◆ TO-DO ITEM ◆
Repeat exactly the lines below, from the line containing "vfov_deg: 14.5" through the last line, both included. Leave out any pictures.
[DATA IN THIS EXERCISE Boundary: Start]
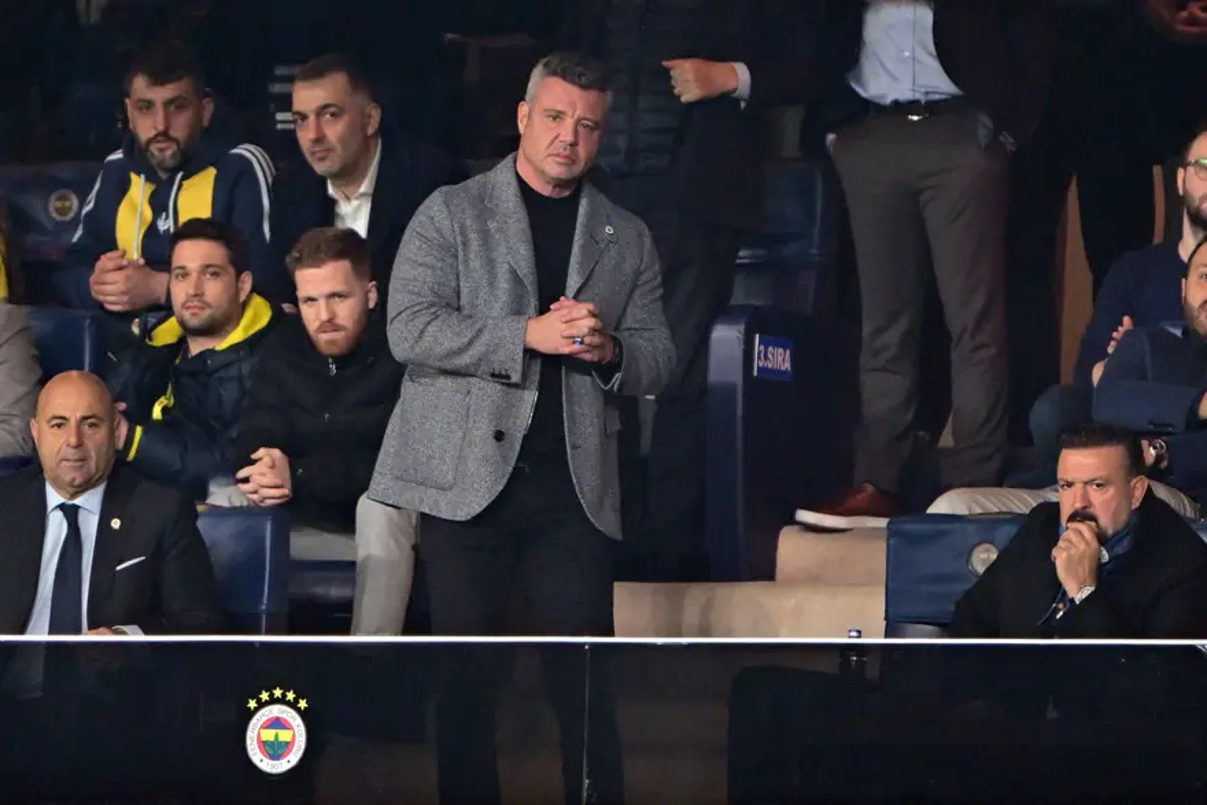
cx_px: 604
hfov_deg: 2.5
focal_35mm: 840
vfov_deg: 1.6
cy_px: 402
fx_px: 28166
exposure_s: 1/250
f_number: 4
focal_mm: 560
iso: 2000
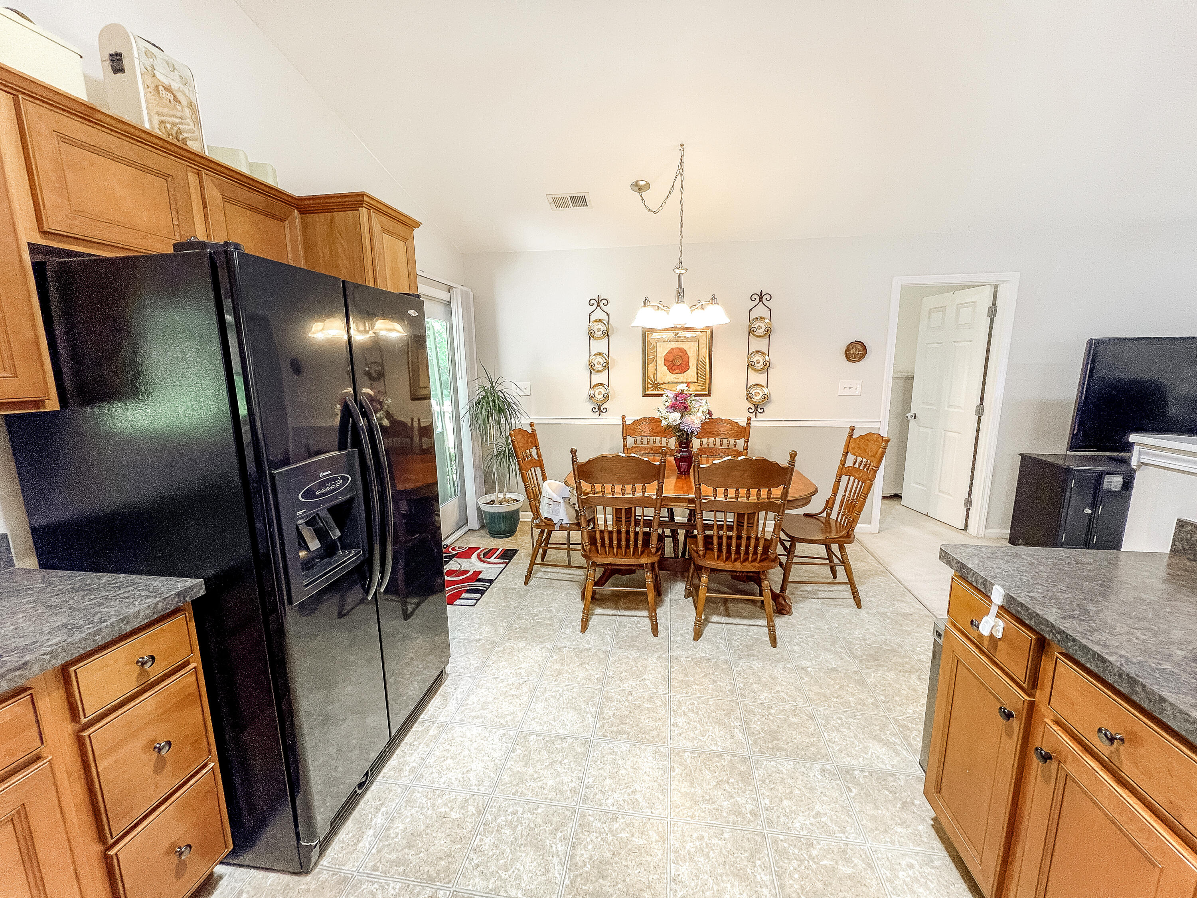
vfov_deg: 89.9
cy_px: 449
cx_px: 598
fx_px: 450
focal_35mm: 13
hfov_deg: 106.2
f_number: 1.8
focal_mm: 1.57
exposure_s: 1/60
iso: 200
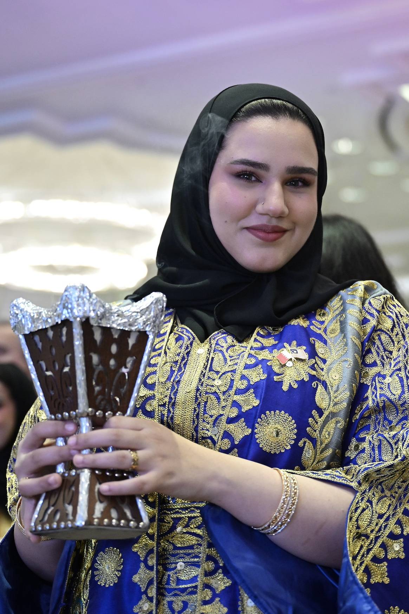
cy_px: 307
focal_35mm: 54
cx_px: 204
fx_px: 920
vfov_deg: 36.9
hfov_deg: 25.1
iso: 2000
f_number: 2.8
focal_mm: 54
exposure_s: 1/200
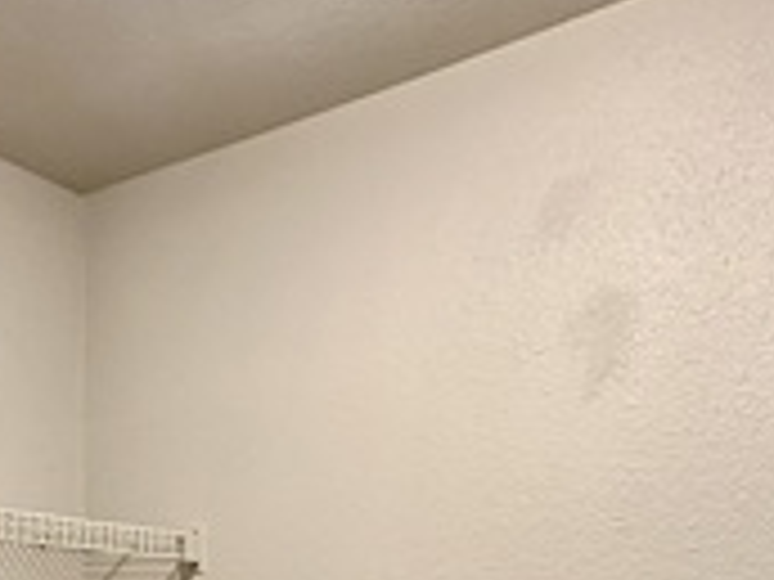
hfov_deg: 36.2
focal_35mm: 52
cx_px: 220
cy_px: 760
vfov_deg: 24.4
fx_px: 1163
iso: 320
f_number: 2.2
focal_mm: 2.22
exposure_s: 1/60
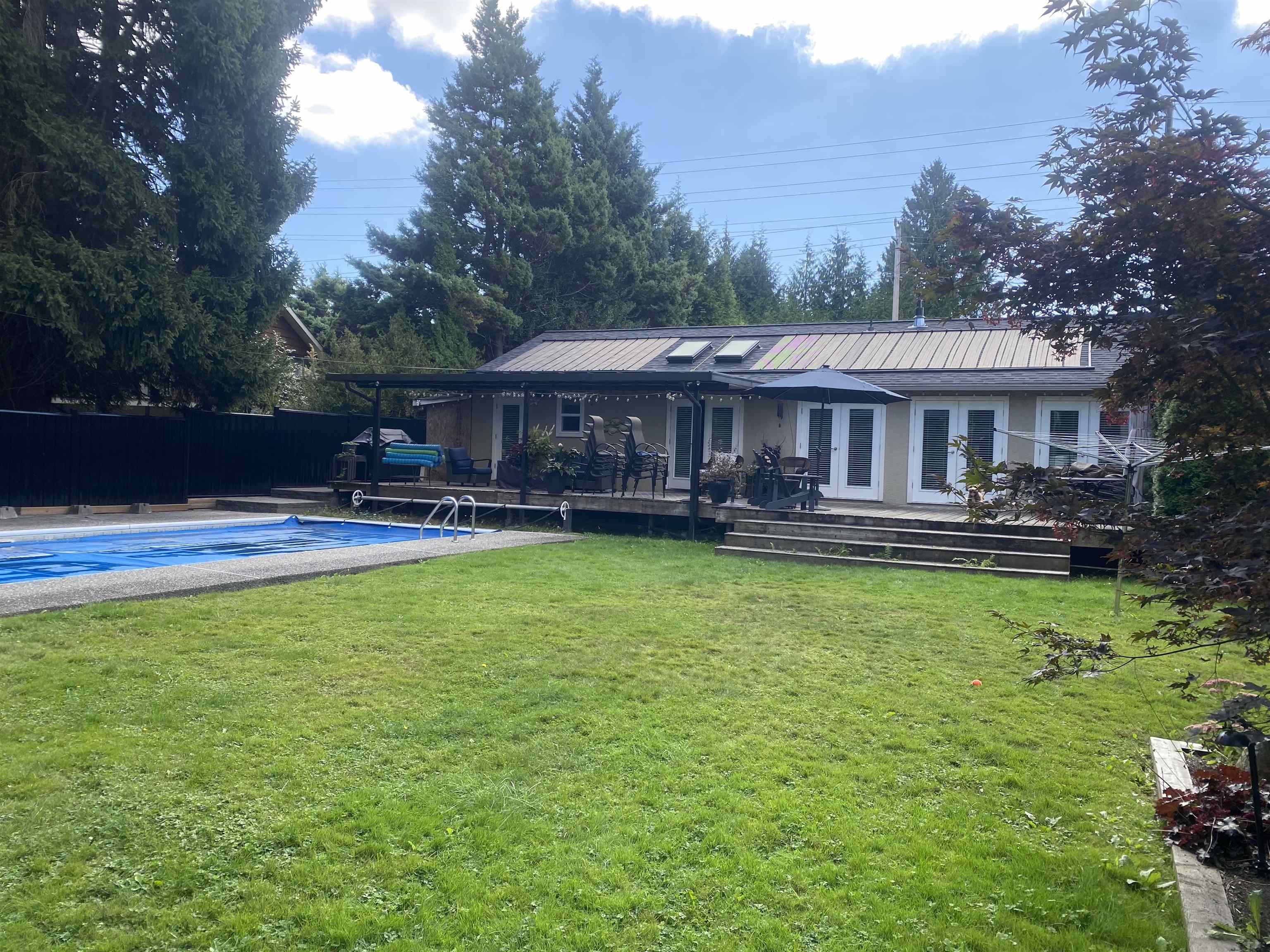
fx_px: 954
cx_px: 635
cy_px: 476
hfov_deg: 67.3
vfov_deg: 53.1
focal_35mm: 26
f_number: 1.8
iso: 32
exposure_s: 1/690
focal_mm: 4.25
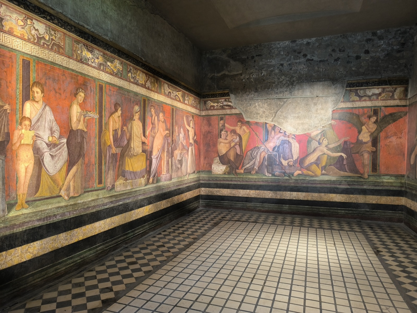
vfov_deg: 58.9
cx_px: 208
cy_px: 156
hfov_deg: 73.9
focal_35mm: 23
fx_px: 277
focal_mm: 6.14
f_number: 1.65
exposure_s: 1/25
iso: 1600
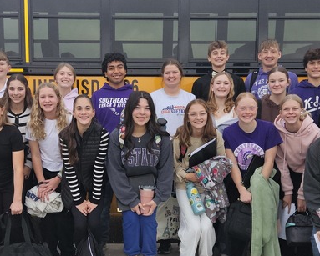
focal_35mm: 60
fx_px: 569
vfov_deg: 25.2
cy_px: 188
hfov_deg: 31.4
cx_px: 138
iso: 250
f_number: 1.8
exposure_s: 1/207
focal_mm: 5.4
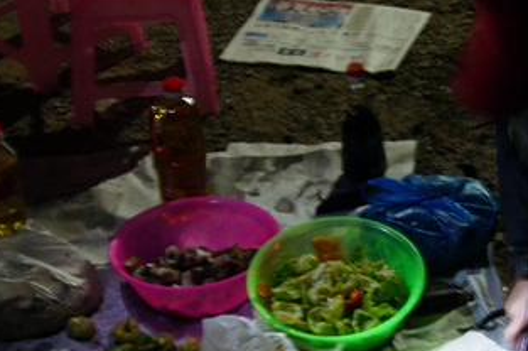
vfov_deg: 14.5
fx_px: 1377
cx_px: 472
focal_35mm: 94
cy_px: 271
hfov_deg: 21.2
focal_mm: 28
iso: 1600
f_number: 8
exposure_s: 1/2
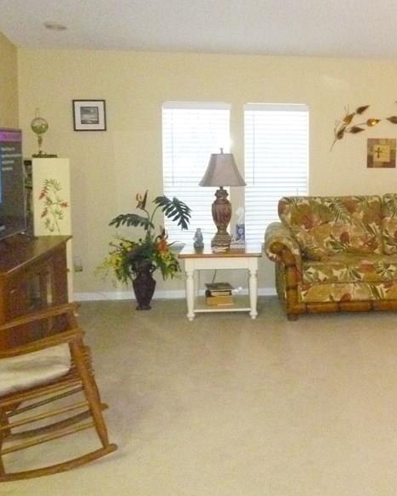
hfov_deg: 33.2
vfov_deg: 42.7
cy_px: 207
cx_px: 354
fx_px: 631
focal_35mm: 43
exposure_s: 1/60
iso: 1250
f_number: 3.1
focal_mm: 4.5
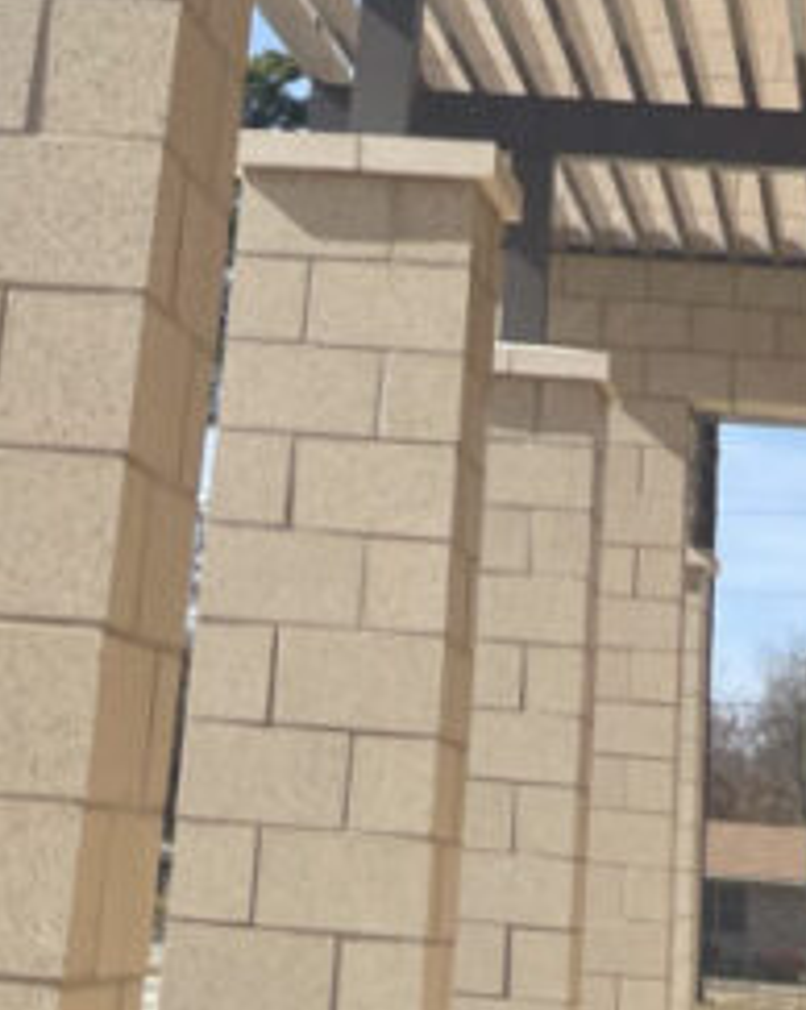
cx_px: 494
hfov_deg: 14.9
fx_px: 3075
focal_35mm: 103
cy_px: -1081
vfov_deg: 14.8
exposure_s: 1/3165
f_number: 1.6
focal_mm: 5.1
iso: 32
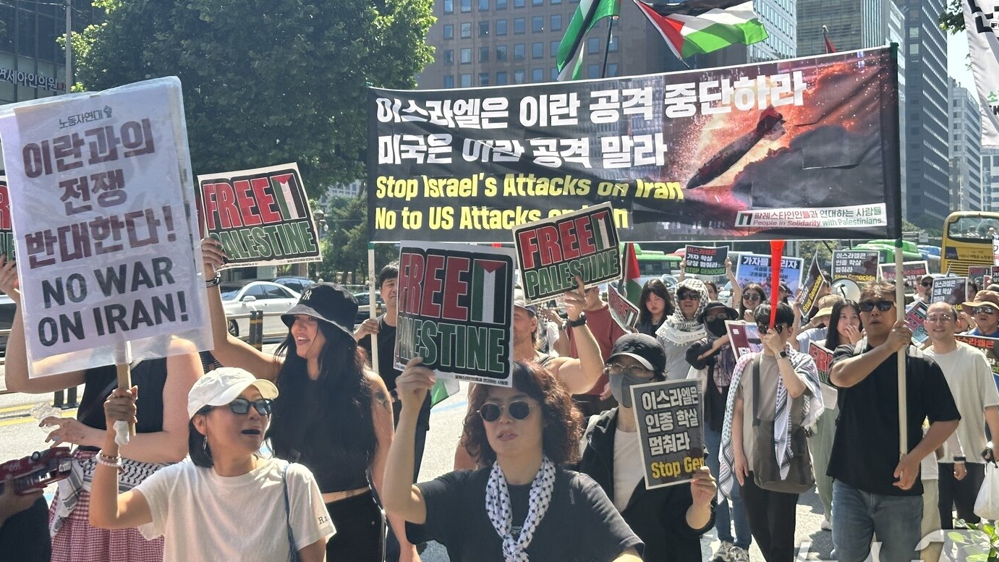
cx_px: 501
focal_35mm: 53
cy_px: 241
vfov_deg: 22.6
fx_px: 1404
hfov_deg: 39.2
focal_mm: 6.86
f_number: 1.78
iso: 64
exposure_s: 1/1272
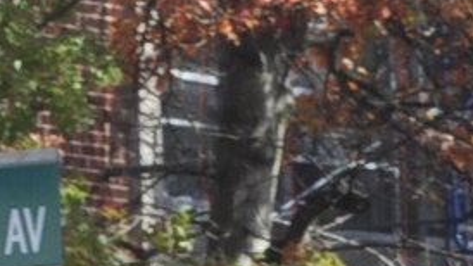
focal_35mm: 982
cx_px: 1837
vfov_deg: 1.2
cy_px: 577
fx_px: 12314
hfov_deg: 2.2
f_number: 20
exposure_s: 1/50
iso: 200
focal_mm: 80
[DATA IN THIS EXERCISE Boundary: End]
◆ OUTPUT FOR THIS TASK ◆
vfov_deg: 14.5
fx_px: 1377
cx_px: 472
focal_35mm: 94
cy_px: 271
hfov_deg: 21.2
focal_mm: 28
iso: 1600
f_number: 8
exposure_s: 1/2
hfov_deg: 33.2
vfov_deg: 42.7
cy_px: 207
cx_px: 354
fx_px: 631
focal_35mm: 43
exposure_s: 1/60
iso: 1250
f_number: 3.1
focal_mm: 4.5
cx_px: 494
hfov_deg: 14.9
fx_px: 3075
focal_35mm: 103
cy_px: -1081
vfov_deg: 14.8
exposure_s: 1/3165
f_number: 1.6
focal_mm: 5.1
iso: 32
cx_px: 501
focal_35mm: 53
cy_px: 241
vfov_deg: 22.6
fx_px: 1404
hfov_deg: 39.2
focal_mm: 6.86
f_number: 1.78
iso: 64
exposure_s: 1/1272
focal_35mm: 982
cx_px: 1837
vfov_deg: 1.2
cy_px: 577
fx_px: 12314
hfov_deg: 2.2
f_number: 20
exposure_s: 1/50
iso: 200
focal_mm: 80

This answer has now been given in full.